» **Что сделать**
[A] В каком году, согласно предисловию переводчика, вышло первое англоязычное издание сборника эссе Беньямина «Illuminations» с очерком Ханны Арендт?
[B] Перепишите дословно всё, что идёт от первой строки записей вниз до строки, содержащей «common name: Hooded crow», включая обе границы.

» **Извлечённый текст**
____

Читать онлайн Вальтер Беньямин бесплатно
* * *
© 1968, Harcourt, Brace & World
© 1997, 2013, Борис Дубин, перевод
© 2014, ООО «Издательство Грюндриссе»
Несколько слов от переводчика
Пока длилась работа над этим изданием, пришло горькое известие о смерти Григория Дашевского. Посвящаю эту книгу его светлой памяти.
С 1968 года, когда Ханна Арендт предварила своим публикующимся ниже портретным очерком первое англоязычное издание сборника эссе Вальтера Беньямина «Illuminations» в США, прошло 45 лет. Тексты Беньямина и статья Арендт переведены c тех пор на многие языки, включая китайский (пекинское и гонконгское издания 2008-го и 2012 годов), идеи и фигура немецкого маргинала, апатрида, самоубийцы, можно даже сказать, вошли в моду. Это веяние со временем коснулось и России, где начиная с 1996 года появилась, если присовокупить републикации, добрая дюжина одних только переводных беньяминовских книг, не считая многочисленных переводов отдельных статей и заметок (с критико-аналитическими работами о Беньямине дело обстоит хуже, но изредка попадаются и они). Что сочла нужным подчеркнуть и укрупнить в своём первопроходческом очерке Ханна Арендт? Ограничусь тремя моментами, по-моему – узловыми, и не только в смысле «основными», но и в смысле «разнонаправленными, сложнопереплетёнными».
Первый смысловой комплекс – неудача, крах, «проигрыш в жизни». В шестидесятые годы, да ещё в США, с тамошним многодесятилетним культом успеха и послевоенным триумфальным шествием массово-коммерческой культуры, которое стало предметом и внимательного социологического анализа (напомню два известных американских сборника тех лет «Массовая культура» и «Ещё раз о массовой культуре»), эта тема имела, конечно, особый смысл – смысл сознательной и последовательной альтернативы победоносному мейнстриму[1]. Помимо личных биографических обстоятельств «нескладёхи» Беньямина, Арендт, понятно, видела в такой его жизненной траектории символический рисунок путей (скажу осторожней – одного из путей) европейской эмиграции 1930-х годов. Но также – и много шире – речь здесь шла о судьбах интеллектуального слоя Европы и всей культуры «высокого» европейского модерна, а соответственно и об уделе европейского еврейства, чья творческая энергия в немалой степени этот модерн и интеллектуальную жизнь Европы вообще на протяжении десятилетий питала и живила.

____

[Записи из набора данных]

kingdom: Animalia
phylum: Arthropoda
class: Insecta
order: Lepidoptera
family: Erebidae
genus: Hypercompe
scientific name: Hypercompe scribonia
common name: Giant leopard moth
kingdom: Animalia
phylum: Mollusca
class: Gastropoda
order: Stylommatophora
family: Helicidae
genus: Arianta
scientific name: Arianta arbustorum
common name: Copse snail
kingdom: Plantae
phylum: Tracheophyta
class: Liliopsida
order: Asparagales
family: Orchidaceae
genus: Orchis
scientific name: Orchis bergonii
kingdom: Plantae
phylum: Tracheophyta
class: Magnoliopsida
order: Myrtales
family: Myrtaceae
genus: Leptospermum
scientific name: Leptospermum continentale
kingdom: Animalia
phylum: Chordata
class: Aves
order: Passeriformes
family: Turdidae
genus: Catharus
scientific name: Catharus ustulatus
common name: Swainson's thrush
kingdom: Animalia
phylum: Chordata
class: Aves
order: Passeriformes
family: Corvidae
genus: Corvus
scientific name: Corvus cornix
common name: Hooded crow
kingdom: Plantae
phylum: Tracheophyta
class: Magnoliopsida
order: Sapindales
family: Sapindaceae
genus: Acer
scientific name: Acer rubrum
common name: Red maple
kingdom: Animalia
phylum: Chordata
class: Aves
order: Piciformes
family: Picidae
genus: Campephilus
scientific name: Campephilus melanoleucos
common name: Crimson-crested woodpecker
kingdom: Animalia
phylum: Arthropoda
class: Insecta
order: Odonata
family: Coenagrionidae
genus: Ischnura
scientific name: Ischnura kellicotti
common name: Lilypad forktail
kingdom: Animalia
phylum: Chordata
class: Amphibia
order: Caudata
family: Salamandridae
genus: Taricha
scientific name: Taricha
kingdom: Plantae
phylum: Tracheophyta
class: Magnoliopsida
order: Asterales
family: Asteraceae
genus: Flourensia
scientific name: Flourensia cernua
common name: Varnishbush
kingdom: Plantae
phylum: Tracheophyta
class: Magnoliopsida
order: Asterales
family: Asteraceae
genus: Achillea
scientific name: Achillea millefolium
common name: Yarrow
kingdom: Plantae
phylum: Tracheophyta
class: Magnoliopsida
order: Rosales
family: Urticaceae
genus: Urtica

____

» **Ответы**
[A] В 1968 году.

[B]
kingdom: Animalia
phylum: Arthropoda
class: Insecta
order: Lepidoptera
family: Erebidae
genus: Hypercompe
scientific name: Hypercompe scribonia
common name: Giant leopard moth
kingdom: Animalia
phylum: Mollusca
class: Gastropoda
order: Stylommatophora
family: Helicidae
genus: Arianta
scientific name: Arianta arbustorum
common name: Copse snail
kingdom: Plantae
phylum: Tracheophyta
class: Liliopsida
order: Asparagales
family: Orchidaceae
genus: Orchis
scientific name: Orchis bergonii
kingdom: Plantae
phylum: Tracheophyta
class: Magnoliopsida
order: Myrtales
family: Myrtaceae
genus: Leptospermum
scientific name: Leptospermum continentale
kingdom: Animalia
phylum: Chordata
class: Aves
order: Passeriformes
family: Turdidae
genus: Catharus
scientific name: Catharus ustulatus
common name: Swainson's thrush
kingdom: Animalia
phylum: Chordata
class: Aves
order: Passeriformes
family: Corvidae
genus: Corvus
scientific name: Corvus cornix
common name: Hooded crow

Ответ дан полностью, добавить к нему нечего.